------ Material for this exercise

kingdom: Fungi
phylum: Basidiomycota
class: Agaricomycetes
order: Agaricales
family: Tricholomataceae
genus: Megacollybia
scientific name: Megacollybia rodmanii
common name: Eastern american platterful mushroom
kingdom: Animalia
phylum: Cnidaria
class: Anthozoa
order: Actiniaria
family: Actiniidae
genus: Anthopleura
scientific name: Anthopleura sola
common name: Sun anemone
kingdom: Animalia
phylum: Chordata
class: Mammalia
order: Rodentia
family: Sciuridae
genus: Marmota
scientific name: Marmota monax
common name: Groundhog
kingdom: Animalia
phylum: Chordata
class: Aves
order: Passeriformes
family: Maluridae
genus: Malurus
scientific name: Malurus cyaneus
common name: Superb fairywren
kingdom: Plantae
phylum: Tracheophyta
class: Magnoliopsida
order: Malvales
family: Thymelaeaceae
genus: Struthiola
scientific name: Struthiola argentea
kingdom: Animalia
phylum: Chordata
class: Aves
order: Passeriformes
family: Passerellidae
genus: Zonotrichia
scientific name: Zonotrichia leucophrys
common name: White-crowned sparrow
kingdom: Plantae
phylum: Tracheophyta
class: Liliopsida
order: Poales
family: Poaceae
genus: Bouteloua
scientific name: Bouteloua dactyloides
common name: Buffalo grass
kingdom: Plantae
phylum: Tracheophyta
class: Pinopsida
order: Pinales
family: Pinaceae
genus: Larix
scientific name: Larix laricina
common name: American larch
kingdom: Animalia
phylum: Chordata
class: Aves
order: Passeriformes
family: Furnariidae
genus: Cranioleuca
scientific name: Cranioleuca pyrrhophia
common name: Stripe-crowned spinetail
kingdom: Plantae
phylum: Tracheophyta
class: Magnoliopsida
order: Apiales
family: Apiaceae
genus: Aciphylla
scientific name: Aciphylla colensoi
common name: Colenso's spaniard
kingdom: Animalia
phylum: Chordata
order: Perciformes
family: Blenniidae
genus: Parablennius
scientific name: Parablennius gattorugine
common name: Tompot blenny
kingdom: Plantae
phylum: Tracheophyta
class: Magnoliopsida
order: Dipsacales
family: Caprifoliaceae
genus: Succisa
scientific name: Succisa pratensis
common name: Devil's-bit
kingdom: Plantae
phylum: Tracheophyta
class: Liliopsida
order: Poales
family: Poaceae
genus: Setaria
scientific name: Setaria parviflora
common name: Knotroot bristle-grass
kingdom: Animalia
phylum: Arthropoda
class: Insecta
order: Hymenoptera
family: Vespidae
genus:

------------

■ What is being asked: Write out every line of the rows above verbatim, with no character changed.

■ Response below:
kingdom: Fungi
phylum: Basidiomycota
class: Agaricomycetes
order: Agaricales
family: Tricholomataceae
genus: Megacollybia
scientific name: Megacollybia rodmanii
common name: Eastern american platterful mushroom
kingdom: Animalia
phylum: Cnidaria
class: Anthozoa
order: Actiniaria
family: Actiniidae
genus: Anthopleura
scientific name: Anthopleura sola
common name: Sun anemone
kingdom: Animalia
phylum: Chordata
class: Mammalia
order: Rodentia
family: Sciuridae
genus: Marmota
scientific name: Marmota monax
common name: Groundhog
kingdom: Animalia
phylum: Chordata
class: Aves
order: Passeriformes
family: Maluridae
genus: Malurus
scientific name: Malurus cyaneus
common name: Superb fairywren
kingdom: Plantae
phylum: Tracheophyta
class: Magnoliopsida
order: Malvales
family: Thymelaeaceae
genus: Struthiola
scientific name: Struthiola argentea
kingdom: Animalia
phylum: Chordata
class: Aves
order: Passeriformes
family: Passerellidae
genus: Zonotrichia
scientific name: Zonotrichia leucophrys
common name: White-crowned sparrow
kingdom: Plantae
phylum: Tracheophyta
class: Liliopsida
order: Poales
family: Poaceae
genus: Bouteloua
scientific name: Bouteloua dactyloides
common name: Buffalo grass
kingdom: Plantae
phylum: Tracheophyta
class: Pinopsida
order: Pinales
family: Pinaceae
genus: Larix
scientific name: Larix laricina
common name: American larch
kingdom: Animalia
phylum: Chordata
class: Aves
order: Passeriformes
family: Furnariidae
genus: Cranioleuca
scientific name: Cranioleuca pyrrhophia
common name: Stripe-crowned spinetail
kingdom: Plantae
phylum: Tracheophyta
class: Magnoliopsida
order: Apiales
family: Apiaceae
genus: Aciphylla
scientific name: Aciphylla colensoi
common name: Colenso's spaniard
kingdom: Animalia
phylum: Chordata
order: Perciformes
family: Blenniidae
genus: Parablennius
scientific name: Parablennius gattorugine
common name: Tompot blenny
kingdom: Plantae
phylum: Tracheophyta
class: Magnoliopsida
order: Dipsacales
family: Caprifoliaceae
genus: Succisa
scientific name: Succisa pratensis
common name: Devil's-bit
kingdom: Plantae
phylum: Tracheophyta
class: Liliopsida
order: Poales
family: Poaceae
genus: Setaria
scientific name: Setaria parviflora
common name: Knotroot bristle-grass
kingdom: Animalia
phylum: Arthropoda
class: Insecta
order: Hymenoptera
family: Vespidae
genus:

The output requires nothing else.